> **WHAT TO WORK ON**:
Nothing but the lines below between the line holding "Number 1105" and the line holding "Introduction and Key Findings", inclusive, should appear in the answer, each set down exactly.

┌─ THE RECORDS

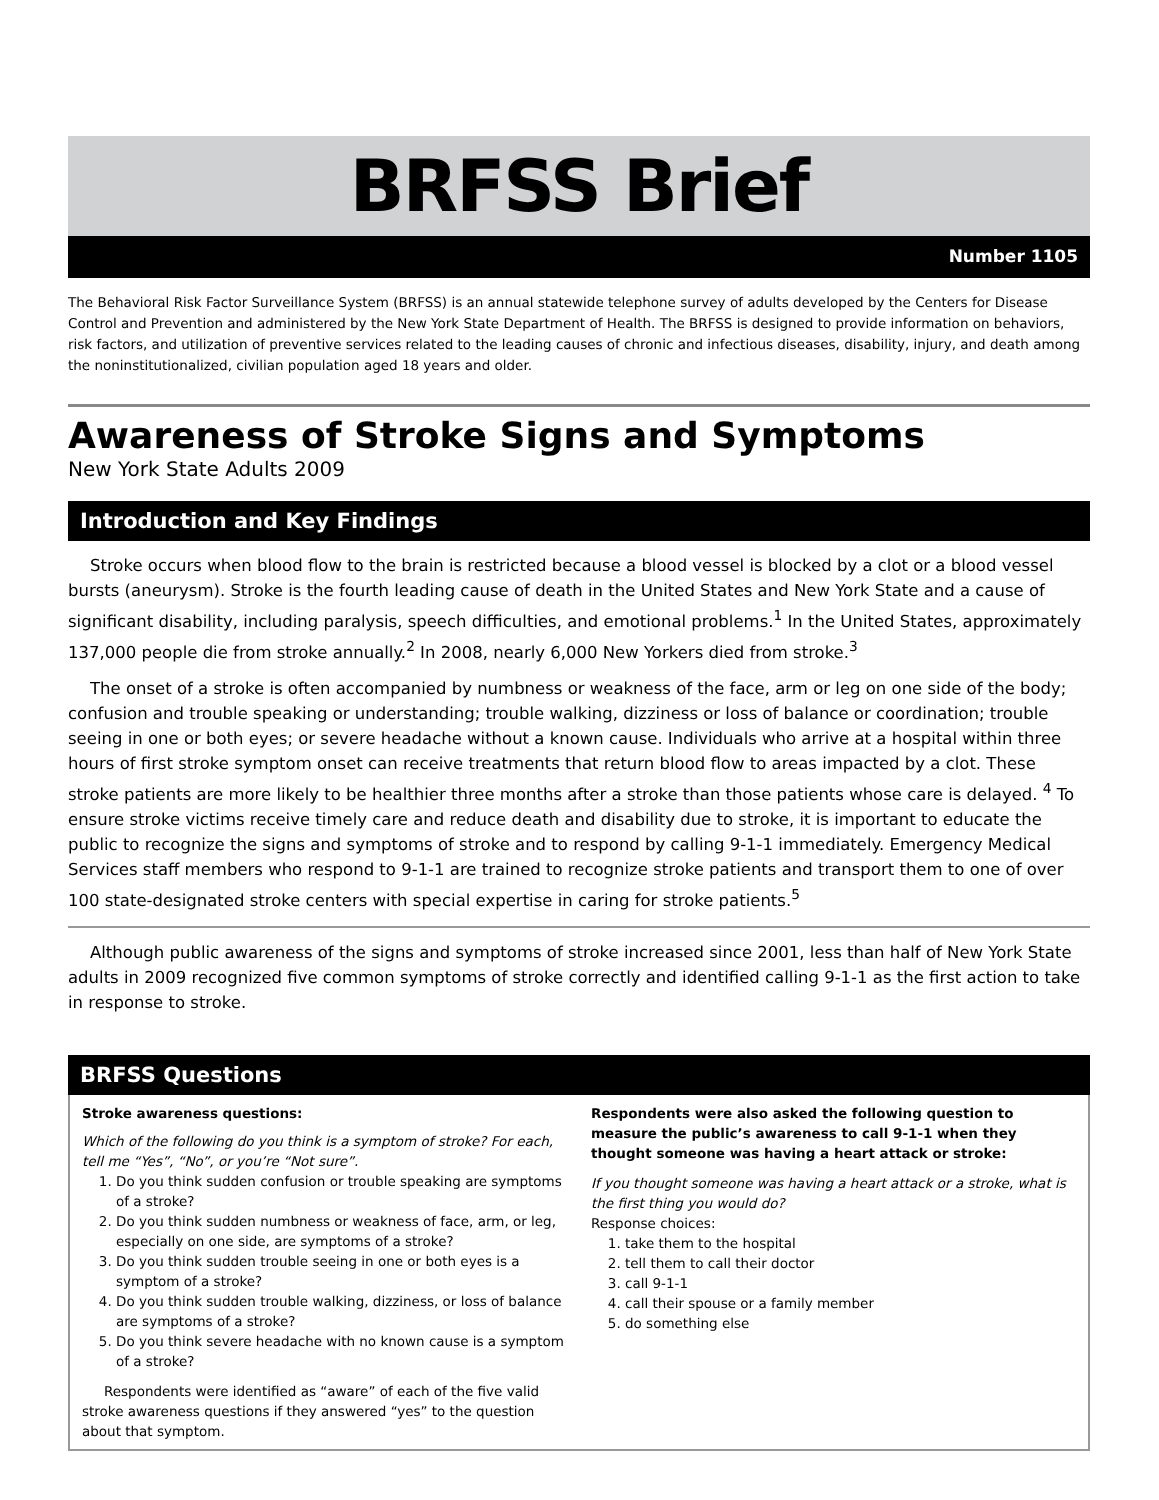BRFSS Brief
Number 1105
The Behavioral Risk Factor Surveillance System (BRFSS) is an annual statewide telephone survey of adults developed by the Centers for Disease Control and Prevention and administered by the New York State Department of Health. The BRFSS is designed to provide information on behaviors, risk factors, and utilization of preventive services related to the leading causes of chronic and infectious diseases, disability, injury, and death among the noninstitutionalized, civilian population aged 18 years and older.
Awareness of Stroke Signs and Symptoms
New York State Adults 2009
Introduction and Key Findings
Stroke occurs when blood flow to the brain is restricted because a blood vessel is blocked by a clot or a blood vessel bursts (aneurysm). Stroke is the fourth leading cause of death in the United States and New York State and a cause of significant disability, including paralysis, speech difficulties, and emotional problems.<sup>1</sup> In the United States, approximately 137,000 people die from stroke annually.<sup>2</sup> In 2008, nearly 6,000 New Yorkers died from stroke.<sup>3</sup>
The onset of a stroke is often accompanied by numbness or weakness of the face, arm or leg on one side of the body; confusion and trouble speaking or understanding; trouble walking, dizziness or loss of balance or coordination; trouble seeing in one or both eyes; or severe headache without a known cause. Individuals who arrive at a hospital within three hours of first stroke symptom onset can receive treatments that return blood flow to areas impacted by a clot. These stroke patients are more likely to be healthier three months after a stroke than those patients whose care is delayed. <sup>4</sup> To ensure stroke victims receive timely care and reduce death and disability due to stroke, it is important to educate the public to recognize the signs and symptoms of stroke and to respond by calling 9-1-1 immediately. Emergency Medical Services staff members who respond to 9-1-1 are trained to recognize stroke patients and transport them to one of over 100 state-designated stroke centers with special expertise in caring for stroke patients.<sup>5</sup>
Although public awareness of the signs and symptoms of stroke increased since 2001, less than half of New York State adults in 2009 recognized five common symptoms of stroke correctly and identified calling 9-1-1 as the first action to take in response to stroke.
BRFSS Questions
Stroke awareness questions:
Which of the following do you think is a symptom of stroke? For each, tell me “Yes”, “No”, or you’re “Not sure”.
1. Do you think sudden confusion or trouble speaking are symptoms of a stroke?
2. Do you think sudden numbness or weakness of face, arm, or leg, especially on one side, are symptoms of a stroke?
3. Do you think sudden trouble seeing in one or both eyes is a symptom of a stroke?
4. Do you think sudden trouble walking, dizziness, or loss of balance are symptoms of a stroke?
5. Do you think severe headache with no known cause is a symptom of a stroke?
Respondents were identified as “aware” of each of the five valid stroke awareness questions if they answered “yes” to the question about that symptom.
Respondents were also asked the following question to measure the public’s awareness to call 9-1-1 when they thought someone was having a heart attack or stroke:
If you thought someone was having a heart attack or a stroke, what is the first thing you would do?
Response choices:
1. take them to the hospital
2. tell them to call their doctor
3. call 9-1-1
4. call their spouse or a family member
5. do something else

└─

> **ANSWER**:
Number 1105
The Behavioral Risk Factor Surveillance System (BRFSS) is an annual statewide telephone survey of adults developed by the Centers for Disease Control and Prevention and administered by the New York State Department of Health. The BRFSS is designed to provide information on behaviors, risk factors, and utilization of preventive services related to the leading causes of chronic and infectious diseases, disability, injury, and death among the noninstitutionalized, civilian population aged 18 years and older.
Awareness of Stroke Signs and Symptoms
New York State Adults 2009
Introduction and Key Findings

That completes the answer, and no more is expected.